====== EXERCISE TEXT
Bangla editor held over FB post

Sikder after his arrest
TT, Aug. 18: A veteran journalist has been arrested in Bangladesh on the charge of maligning a senior minister on Facebook - a crackdown that brings under strain the Sheikh Hasina government's commitment to free speech and minority rights against the backdrop of recurring murders of liberal bloggers.
Probir Sikder, editor of the Bangla daily Bangla 71 and online news portal u71news.com, was picked up by detectives on Sunday evening from his office in Dhaka and later taken to Faridpur, where a lawyer had filed a complaint against a Facebook post by the journalist. After two days in captivity, during which he was taken to Faridpur from the capital, he was remanded in police custody for three more days.
In the post, Sikder had said his life was under threat and added that the local government, rural development minister Khandaker Mosharraf Hossain, businessman Moosa bin Shamser and fugitive war criminal Abul Kalam Azad would be responsible if he were killed. The journalist had lost one of his legs in an attack on him in 2001.
"He is one of the most respected journalists in the country, who has often been part of the Prime Minister's entourage.... He has been arrested under the draconian provisions of the ICT (information, communication and technology) Act, which doesn't have provisions for bail. The act is an assault on the liberals in the country," said Mozammel Babu, chief editor of Ekattor TV, a leading news channel in Bangladesh.
Similar provisions of another draconian act on this side of the border - the IT Act - had been invoked to arrest Jadavpur University professor Ambikesh Mahapatra in 2012 when he was accused of circulating a social media clip lampooning chief minister Mamata Banerjee.
The arrest of Sikder has several dimensions in Bangladesh, where an intense battle is being played out between liberal and fundamentalist forces.
============
_DIRECTIONS_.
A. In the news report on the editor's arrest, retype the passage from "Similar provisions of" up to and including "minister Mamata Banerjee.".
B. Set out the lines of the rows, from their start up to and including the line with "Langkah ke Porprov", as a Markdown table with the columns Number and Line. Give one line per entry, numbered in order, and skip blank lines and the pictures.
The news report and the rows after it have nothing to do with each other.
====== DATA EXTRACTS
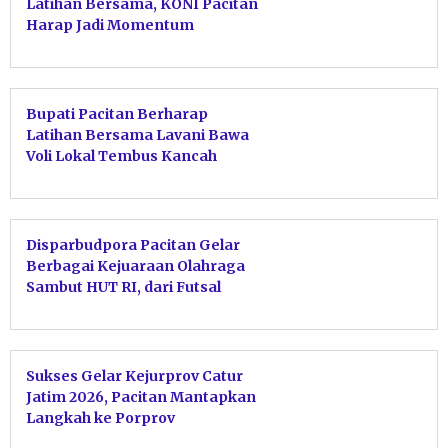
Latihan Bersama, KONI Pacitan
Harap Jadi Momentum
Kebangkitan Atlet
Bupati Pacitan Berharap
Latihan Bersama Lavani Bawa
Voli Lokal Tembus Kancah
Nasional
Disparbudpora Pacitan Gelar
Berbagai Kejuaraan Olahraga
Sambut HUT RI, dari Futsal
hingga Pacitan Surf Festival
2026
Sukses Gelar Kejurprov Catur
Jatim 2026, Pacitan Mantapkan
Langkah ke Porprov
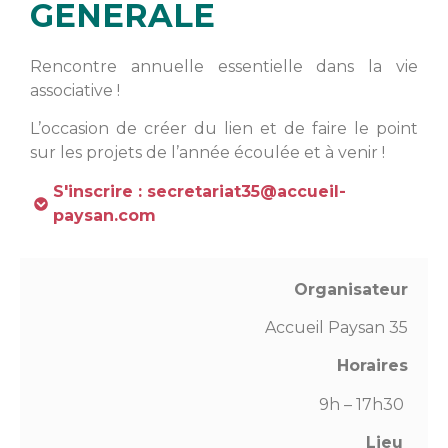
GENERALE
Rencontre annuelle essentielle dans la vie
associative !
L’occasion de créer du lien et de faire le point
sur les projets de l’année écoulée et à venir !
S'inscrire : secretariat35@accueil-
paysan.com
Organisateur
Accueil Paysan 35
Horaires
9h – 17h30
Lieu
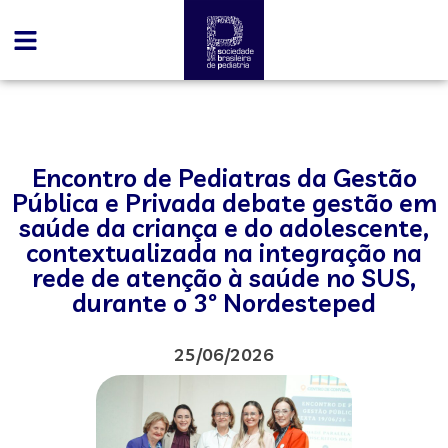
Encontro de Pediatras da Gestão
Pública e Privada debate gestão em
saúde da criança e do adolescente,
contextualizada na integração na
rede de atenção à saúde no SUS,
durante o 3º Nordesteped
25/06/2026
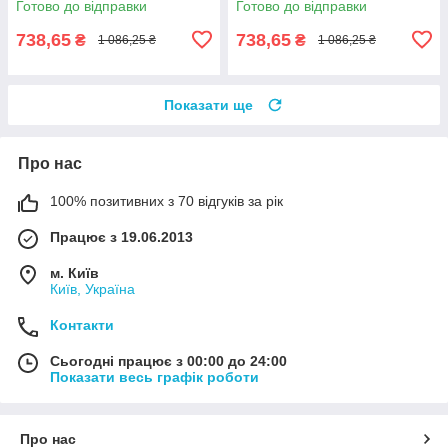
Готово до відправки
Готово до відправки
738,65
738,65
₴
₴
1 086,25 ₴
1 086,25 ₴
Показати ще
Про нас
100% позитивних з 70 відгуків за рік
Працює з 19.06.2013
м. Київ
Київ, Україна
Контакти
Сьогодні працює з 00:00 до 24:00
Показати весь графік роботи
Про нас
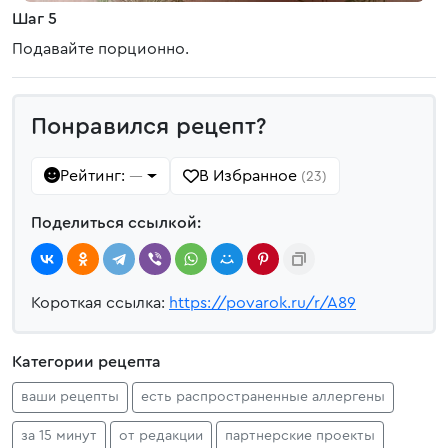
Шаг 5
Подавайте порционно.
Понравился рецепт?
Рейтинг:
В Избранное
—
(23)
Поделиться ссылкой:
Короткая ссылка:
https://povarok.ru/r/A89
Категории рецепта
ваши рецепты
есть распространенные аллергены
за 15 минут
от редакции
партнерские проекты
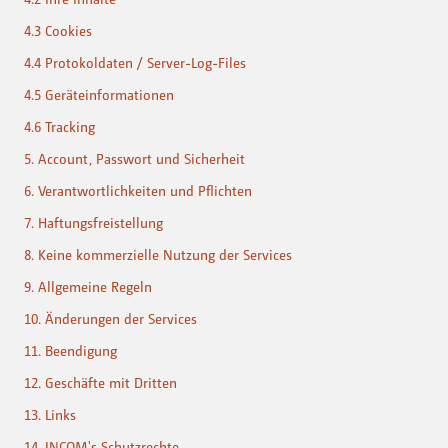
4.3 Cookies
4.4 Protokoldaten / Server-Log-Files
4.5 Geräteinformationen
4.6 Tracking
5. Account, Passwort und Sicherheit
6. Verantwortlichkeiten und Pflichten
7. Haftungsfreistellung
8. Keine kommerzielle Nutzung der Services
9. Allgemeine Regeln
10. Änderungen der Services
11. Beendigung
12. Geschäfte mit Dritten
13. Links
14. INCOM's Schutzrechte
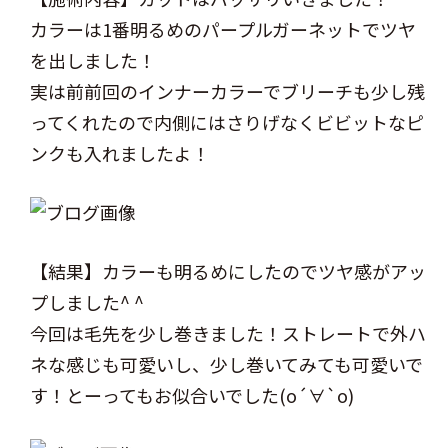
カラーは1番明るめのパープルガーネットでツヤ
を出しました！
実は前前回のインナーカラーでブリーチも少し残
ってくれたので内側にはさりげなくビビットなピ
ンクも入れましたよ！
【結果】カラーも明るめにしたのでツヤ感がアッ
プしました^ ^
今回は毛先を少し巻きました！ストレートで外ハ
ネな感じも可愛いし、少し巻いてみても可愛いで
す！とーってもお似合いでした(о´∀`о)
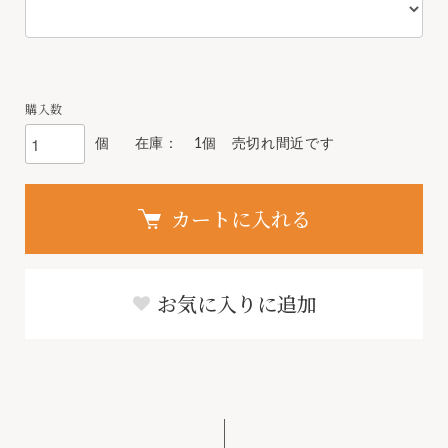
購入数
個
在庫： 1個 売切れ間近です
カートに入れる
お気に入りに追加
============
_ANSWER SET_.
A.
Similar provisions of another draconian act on this side of the border - the IT Act - had been invoked to arrest Jadavpur University professor Ambikesh Mahapatra in 2012 when he was accused of circulating a social media clip lampooning chief minister Mamata Banerjee.

B.
| Number | Line |
|---|---|
| 1 | Latihan Bersama, KONI Pacitan |
| 2 | Harap Jadi Momentum |
| 3 | Kebangkitan Atlet |
| 4 | Bupati Pacitan Berharap |
| 5 | Latihan Bersama Lavani Bawa |
| 6 | Voli Lokal Tembus Kancah |
| 7 | Nasional |
| 8 | Disparbudpora Pacitan Gelar |
| 9 | Berbagai Kejuaraan Olahraga |
| 10 | Sambut HUT RI, dari Futsal |
| 11 | hingga Pacitan Surf Festival |
| 12 | 2026 |
| 13 | Sukses Gelar Kejurprov Catur |
| 14 | Jatim 2026, Pacitan Mantapkan |
| 15 | Langkah ke Porprov |